Have you tried purging the tranny? Is it a hydro, or geared tranny? Also either way geared, or hydro the clutch/ brake pivot point needs to be greased too.


----------



## lgehring (Dec 30, 2013)

It is geared.
I'll try greasing.
Also to clarify, I Changed the belt because of this problem, hoping that would fix the problem.


----------



## wjjones (May 28, 2010)

It could be the clutch/ brake rod out of adjustment too.


----------



## wjjones (May 28, 2010)

I have bought a drive belt before that the aftermarket place I bought it from claimed it was a direct fit OE belt only to have it not be the correct size belt. Where did you buy your new belt? Another thing to check would be the clutch return spring.
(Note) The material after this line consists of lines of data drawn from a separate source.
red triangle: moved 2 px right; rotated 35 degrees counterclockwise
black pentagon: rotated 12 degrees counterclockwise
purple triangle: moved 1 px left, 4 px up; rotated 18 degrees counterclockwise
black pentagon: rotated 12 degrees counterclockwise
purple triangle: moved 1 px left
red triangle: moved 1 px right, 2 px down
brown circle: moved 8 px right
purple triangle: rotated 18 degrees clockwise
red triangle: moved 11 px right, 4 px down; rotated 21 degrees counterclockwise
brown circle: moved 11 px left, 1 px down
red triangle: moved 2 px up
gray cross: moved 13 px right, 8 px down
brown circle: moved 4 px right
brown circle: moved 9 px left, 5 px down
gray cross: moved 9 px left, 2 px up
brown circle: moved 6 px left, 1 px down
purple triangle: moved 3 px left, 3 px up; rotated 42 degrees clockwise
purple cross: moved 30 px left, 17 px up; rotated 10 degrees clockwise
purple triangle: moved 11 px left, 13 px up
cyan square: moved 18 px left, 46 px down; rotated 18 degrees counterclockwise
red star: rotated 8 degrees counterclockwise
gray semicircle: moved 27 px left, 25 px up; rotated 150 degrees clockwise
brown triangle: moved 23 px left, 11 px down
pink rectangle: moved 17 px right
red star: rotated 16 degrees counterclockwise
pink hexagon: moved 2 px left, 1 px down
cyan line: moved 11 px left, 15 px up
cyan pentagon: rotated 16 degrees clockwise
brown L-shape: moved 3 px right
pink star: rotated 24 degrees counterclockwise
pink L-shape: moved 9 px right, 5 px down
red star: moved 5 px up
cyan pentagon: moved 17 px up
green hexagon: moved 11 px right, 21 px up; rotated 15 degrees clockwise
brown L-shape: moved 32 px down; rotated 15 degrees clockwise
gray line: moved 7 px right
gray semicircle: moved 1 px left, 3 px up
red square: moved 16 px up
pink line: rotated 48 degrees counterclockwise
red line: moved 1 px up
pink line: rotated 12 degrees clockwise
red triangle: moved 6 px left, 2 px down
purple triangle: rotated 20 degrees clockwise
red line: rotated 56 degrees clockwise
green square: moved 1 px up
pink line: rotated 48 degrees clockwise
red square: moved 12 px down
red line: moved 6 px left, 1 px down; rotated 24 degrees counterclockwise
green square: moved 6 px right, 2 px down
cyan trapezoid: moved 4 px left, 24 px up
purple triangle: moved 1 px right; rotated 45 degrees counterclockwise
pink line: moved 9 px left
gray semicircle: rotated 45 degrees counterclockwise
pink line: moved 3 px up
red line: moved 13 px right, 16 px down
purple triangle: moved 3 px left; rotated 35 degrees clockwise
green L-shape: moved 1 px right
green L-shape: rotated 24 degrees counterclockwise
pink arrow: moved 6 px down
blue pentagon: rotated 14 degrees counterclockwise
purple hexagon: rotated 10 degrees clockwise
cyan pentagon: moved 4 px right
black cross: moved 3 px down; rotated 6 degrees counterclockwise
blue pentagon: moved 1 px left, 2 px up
http://www.searspartsdirect.com/par...1109457P/00003?blt=06&prst=0&shdMod=917289081


----------



## lgehring (Dec 30, 2013)

I bought the belt from Sears.
Have the grand kids yesterday and today. I will try to check the return spring as well as the rod later today when I try to lube the pivot point.
Snow coming tomorrow and would like to get it running better.

The manual is next to useless for maintenance. Do you have any idea where to get a maintenance manual online for this model?

Thanks for all your suggestions! Hopefully one works.


----------



## lgehring (Dec 30, 2013)

Got it, the "motion lever" (the forward/reverse lever) was about 1/2 out of adjustment so was not completely going into reverse.


----------



## wjjones (May 28, 2010)

lgehring said:


> Got it, the "motion lever" (the forward/reverse lever) was about 1/2 out of adjustment so was not completely going into reverse.




Glad to hear you got it figured out.:thumbsup: I knew it had to be something simple.


----------